▶ _PROMPT_
Given the records below, pull every line with the word "tekniken" into the answer.

__________________________________________________

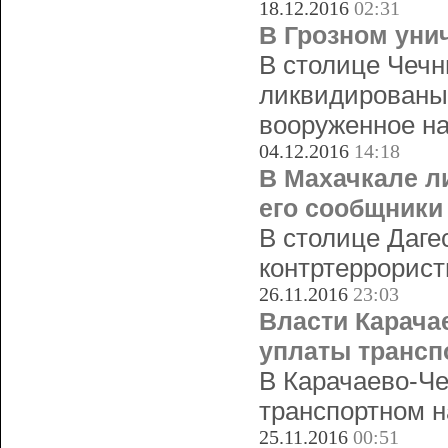
18.12.2016
02:31
В Грозном уни
В столице Чечн
ликвидированы
вооруженное на
04.12.2016
14:18
В Махачкале л
его сообщники
В столице Даге
контртеррорист
26.11.2016
23:03
Власти Карача
уплаты трансп
В Карачаево-Че
транспортном н
25.11.2016
00:51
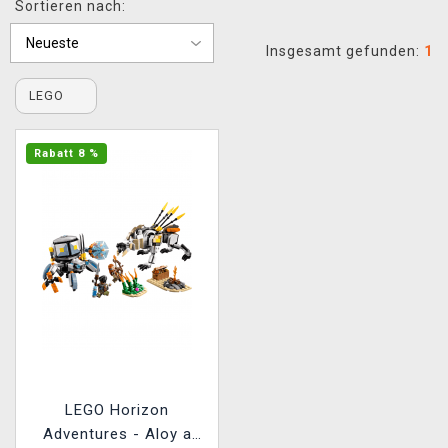
Sortieren nach:
XZONE CLUB
Insgesamt gefunden:
1
LEGO
Rabatt 8 %
LEGO Horizon
Adventures - Aloy a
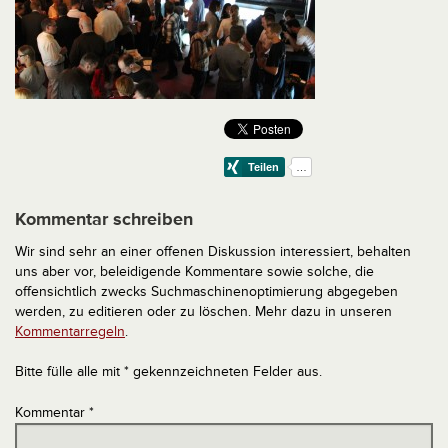
Kommentar schreiben
Wir sind sehr an einer offenen Diskussion interessiert, behalten
uns aber vor, beleidigende Kommentare sowie solche, die
offensichtlich zwecks Suchmaschinenoptimierung abgegeben
werden, zu editieren oder zu löschen. Mehr dazu in unseren
Kommentarregeln
.
Bitte fülle alle mit * gekennzeichneten Felder aus.
Kommentar
*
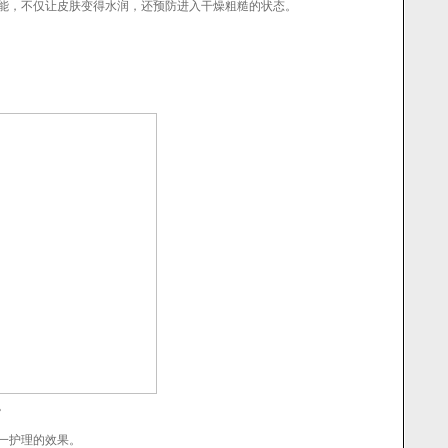
能，不仅让皮肤变得水润，还预防进入干燥粗糙的状态。
。
一护理的效果。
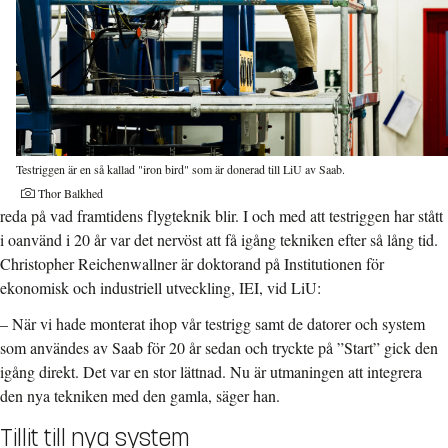
Testriggen är en så kallad "iron bird" som är donerad till LiU av Saab.
Thor Balkhed
reda på vad framtidens flygteknik blir. I och med att testriggen har stått
i oanvänd i 20 år var det nervöst att få igång tekniken efter så lång tid.
Christopher Reichenwallner är doktorand på Institutionen för
ekonomisk och industriell utveckling, IEI, vid LiU:
– När vi hade monterat ihop vår testrigg samt de datorer och system
som användes av Saab för 20 år sedan och tryckte på ”Start” gick den
igång direkt. Det var en stor lättnad. Nu är utmaningen att integrera
den nya tekniken med den gamla, säger han.
Tillit till nya system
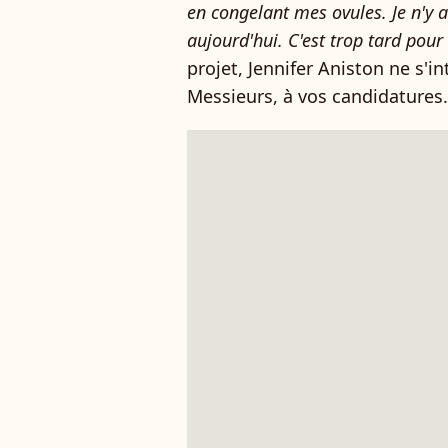
en congelant mes ovules. Je n'y ai
aujourd'hui. C'est trop tard pour
projet, Jennifer Aniston ne s'
Messieurs, à vos candidatures.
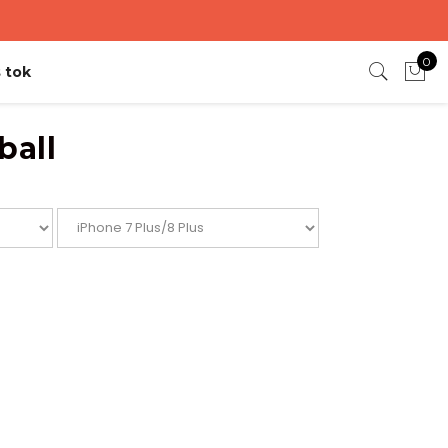
0
 tok
ball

__________________________________________________

▶ _ANSWER SECTION_
i oanvänd i 20 år var det nervöst att få igång tekniken efter så lång tid.
den nya tekniken med den gamla, säger han.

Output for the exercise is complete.